Hybrid LSTM-XGBOOST Model for Sector-Specific Electricity Consumption Prediction in Iran: Incorporating Climate Scenarios and Sophisticated Machine Learning Methods
Keywords:
Electricity consumption forecasting, LSTM, XGBOOST, climate change scenarios, hybrid model, Iran, energy management.Abstract
Abstract: Precise forecasting of electricity use is crucial for efficient energy management, particularly in areas with diverse meteorological and economic circumstances. This study presents an innovative hybrid forecasting model that integrates Long Short-Term Memory (LSTM) networks with Extreme Gradient Boosting (XGBOOST) to anticipate power consumption in five principal sectors in Iran: industrial, agricultural, commercial, public, and residential. The model utilizes sophisticated feature selection and hyperparameter optimization to identify both linear and nonlinear consumption patterns, while integrating climate change scenarios (A1B, A1FI, and A1T) to evaluate future energy demand under diverse environmental conditions. The hybrid LSTM-XGBOOST model consistently outperforms individual models, exhibiting the lowest Mean Absolute Percentage Error (MAPE) values (4.20% to 10.79%) and the highest R² values across all sectors.
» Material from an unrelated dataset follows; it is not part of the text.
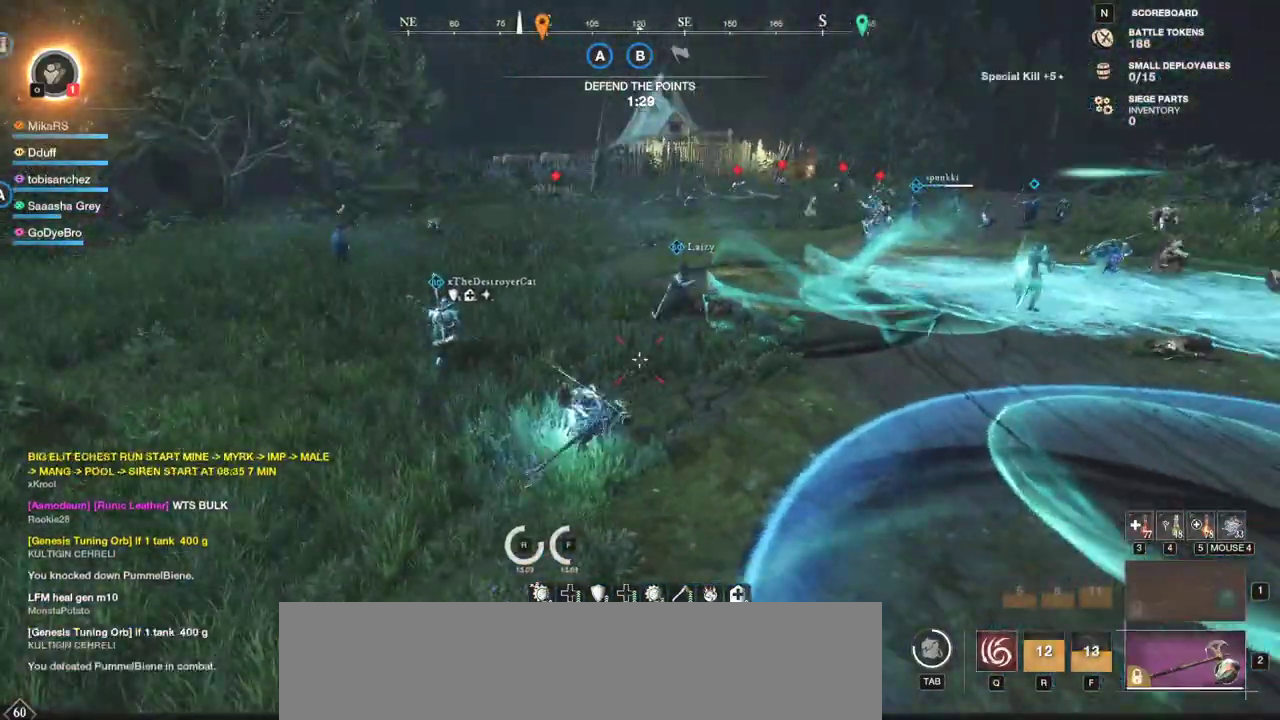
{"keys": ["w"], "mouse": [], "events": [[17, "shift", "up"], [67, "shift", "down"], [183, "shift", "up"]]}
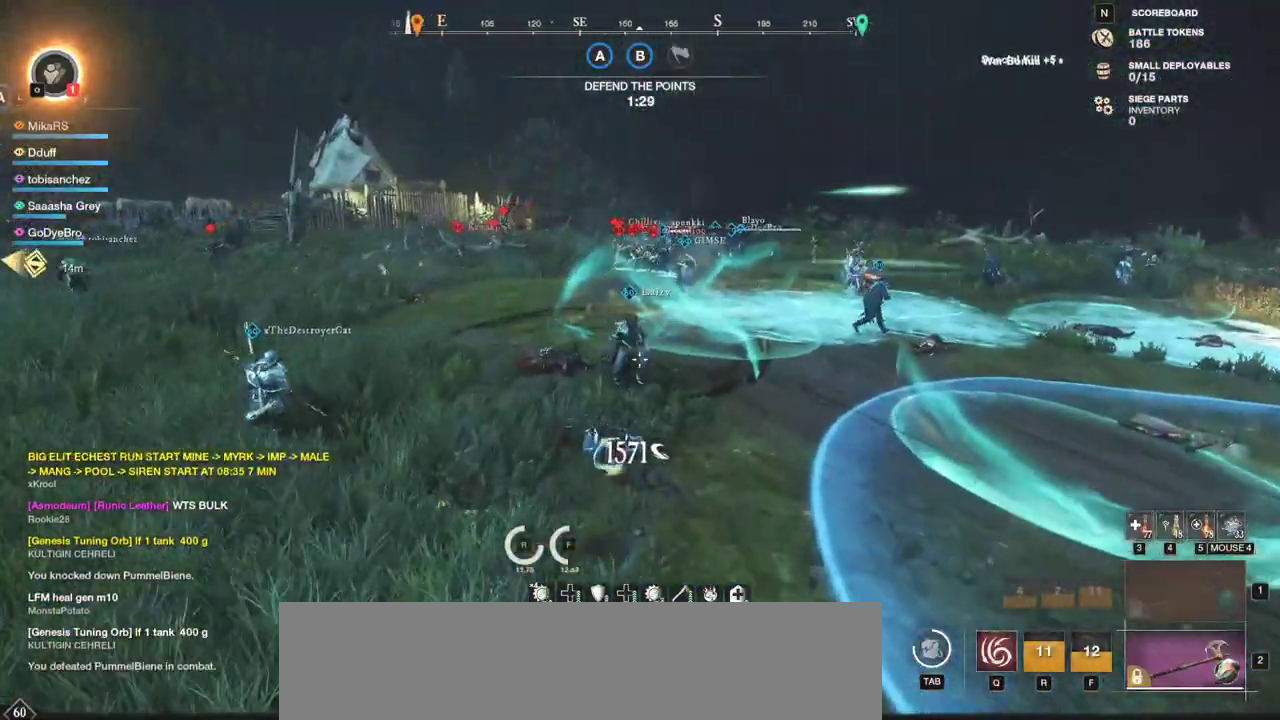
{"keys": ["w"], "mouse": [], "events": []}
The model's outstanding performance is particularly evident in its capacity to discern complex consumption patterns during peak periods and seasonal fluctuations. The study highlights the significant influence of regional characteristics, as evidenced by the exceptional forecast accuracy in provinces such as Bushehr and Semnan. It offers valuable insights for policymakers and energy system operators in Iran during their transition to renewable energy sources by proposing a robust and adaptable forecasting model that addresses sector-specific and regional issues, thereby advancing energy planning.